I’m so blessed to have a sister in law that I truly adore. Not only is she a great friend she is also a certified pastry chef (talk about amazing). I find myself yearning for her ability to bake without measuring and create such delicious items from scratch. Her creativity and intelligence are too good not to share.. I hope you enjoy her dishes and writing as much as I do.
March is rough on the imagination. As the sun begins to peek out from 6 months of Seattle cloud oppression, I can’t help dreaming. Peaches! Raspberries! Rhubarb! Juicy, ripe morsels just waiting to be baked into slumps, tarts, and cobblers. Sadly, when I go to open my CSA box, all I see are more carrots, apples and potatoes. I think the box contents can sense my impatience.
This week I decided to treat my produce to a farewell celebration.
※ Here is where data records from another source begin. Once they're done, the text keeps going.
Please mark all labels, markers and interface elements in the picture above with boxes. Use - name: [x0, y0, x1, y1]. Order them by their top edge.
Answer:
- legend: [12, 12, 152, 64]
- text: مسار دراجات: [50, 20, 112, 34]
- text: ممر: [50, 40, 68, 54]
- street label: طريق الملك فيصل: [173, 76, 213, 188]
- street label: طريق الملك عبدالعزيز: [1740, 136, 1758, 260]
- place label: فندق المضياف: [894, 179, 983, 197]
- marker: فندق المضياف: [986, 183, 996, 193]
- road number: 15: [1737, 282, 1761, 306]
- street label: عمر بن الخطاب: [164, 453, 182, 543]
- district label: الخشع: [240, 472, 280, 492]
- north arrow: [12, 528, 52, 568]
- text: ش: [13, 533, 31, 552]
Instead of being roasted in olive oil yet again, these carrots cried out for a last hurrah. Inspired by my husband’s love of carrot cake, I tried my hand at a healthier, breakfast version. Most carrot cakes get their moist texture from a lot of oil, and their sweetness from sugar. These muffins use applesauce in place of oil, and I cut down on the sugar with the addition of pineapple. (The carrots didn’t mind taking a quick vacation to the tropics).
You can use any blend of flour with this recipe. Personally, I like a half/half mix of King Arthur’s White Whole Wheat and All Purpose. For a denser, “healthier tasting” muffin, use more whole grain flour. For a lighter, fluffier muffin, All Purpose is the way to go. If you’re feeling a little bit naughty, these would be delicious with a smear of cream cheese frosting. Or just plain cream cheese. As is, they are a perfect way to start the day. The last bite of winter while we await the splendors of spring.
*One of my guinea pigs wanted me to mention that they were so good, he didn’t realize when he took a big bite of wrapper. Enjoy!
Carrot Cake Muffins
yield: 18 small muffins, 12 large muffins
- 1/2 cup diced pineapple (canned pineapple is fine, just drain the juice)
- 1 lb. of carrots, peeled and shredded
- 1 1/3 cups unsweetened applesauce (homemade or store bought)
- 1 cup granulated sugar
- 2 1/2 cups all-purpose flour, whole wheat flour, or a mix of the two
- 3 extra large eggs
- 1 TB. extra flour
- 2 tsp. ground cinnamon
- 2 tsp. baking soda
- 1 1/2 teaspoons of kosher salt
- 1 tsp. pure vanilla extract
Preheat oven to 350. Line muffin tins with paper liners, spray lightly with cooking spray or butter.
1). Sift together flour, cinnamon, baking soda and salt in a small bowl. Set aside.
2). Using a Kitchen Aid or a hand held mixer, beat eggs, sugar and applesauce until pale yellow and creamy.
3). Mix vanilla into egg mixture.
4). Add flour mixture to eggs, being careful not to over mix. I mix this by hand.
5). Sprinkle extra tablespoon of flour over pineapple and carrots, coat evenly.
6). Add carrots and pineapple to batter, stir to incorporate.
7). Fill lined muffins tins with batter. I fill the tins completely; for smaller muffins, fill 3/4 of the way.
8). Bake for 15-18 minutes, until a tester comes out clean.